Plague in Athens, 430BC Part II, continued from Part I

The Athens plague has not been identified with any known disease; albeit, it had some of the symptoms of typhus fever.

... “in this later stage most of them perished through the weakness caused by it.” "For the malady, starting from the head where it was first seated, passed down until it spread through the whole body, and if one got over the worst, it seized upon the extremities at last and left its marks there; for it attacked the privates and fingers and toes, and many escaped with the loss of these, though some lost their eyes also.
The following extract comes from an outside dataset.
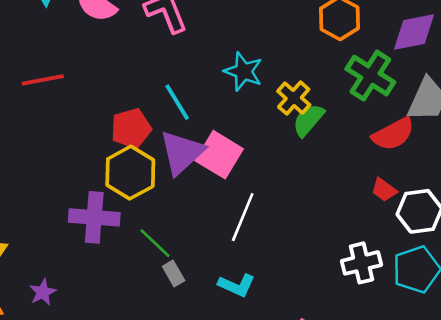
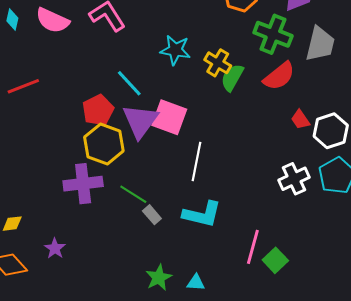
red semicircle: (393, 134) -> (279, 76), moved
red trapezoid: (384, 190) -> (300, 120), turned 30
cyan L-shape: (237, 285) -> (202, 214), size x1.4

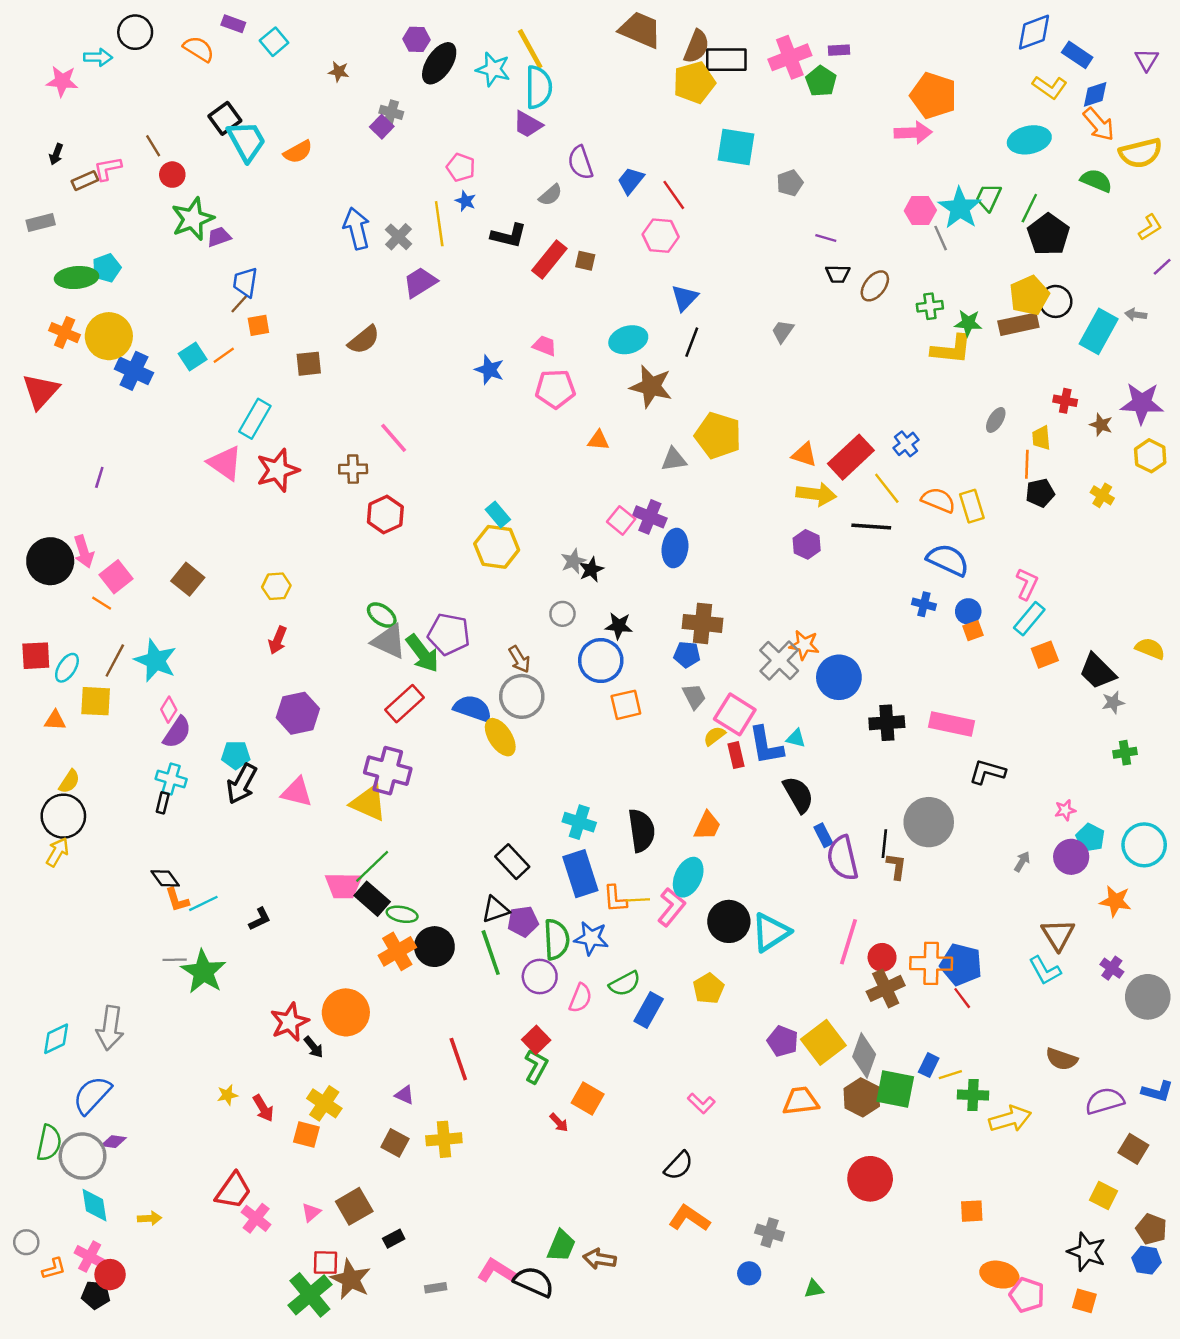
In some cases the sufferer was attacked immediately after recovery by loss of memory, which extended to every object alike, so that they failed to recognize either themselves or their friends . . . And the most dreadful thing about the whole malady was not only the despondency of the victims, when they once became aware that they were sick, for their minds straightway yielded to despair and they gave themselves up for lost instead of resisting, but also the fact that they became infected by nursing one another and died like sheep . . .
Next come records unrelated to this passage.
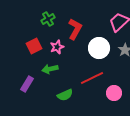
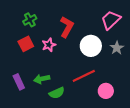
green cross: (48, 19) -> (30, 20), moved
green arrow: (50, 69) -> (42, 79), moved
purple rectangle: (27, 84) -> (19, 82), turned -56

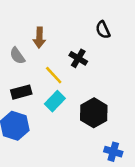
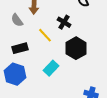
cyan rectangle: (55, 101) -> (51, 68), moved
black hexagon: (94, 113) -> (76, 48), moved

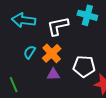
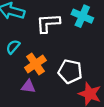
orange cross: (52, 53) -> (35, 64), moved
purple triangle: (53, 74) -> (28, 87), moved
But in addition to the trouble under which they already labored, the Athenians suffered further hardship owing to the crowding into the city of the people from the country districts; and this affected the new arrivals especially. For since no houses were available for them and they had to live in huts that were stifling in the hot season, they perished in wild disorder. Bodies of dying men lay one upon another, and half-dead people rolled about in the streets and, in their longing for water, near all the fountains. The temples, too, in which they had quartered themselves where full of the corpses o those who had died in them; for the calamity which weighted upon them was so overpowering that men, not knowing what was to become of them, became careless of all law, sacred as well as profane. And the customs which they had hitherto observed regarding burial were all thrown into confusion, and they buried their dead each one as he could. And many resorted to shameless modes of burial because so many members of their households had already died that they lacked the proper funeral materials. Resorting to other people's pyres, some, anticipating those who had raised them, would put on their own dead and kindle the fire; others would throw the body they were carrying upon one which was already burning and go away."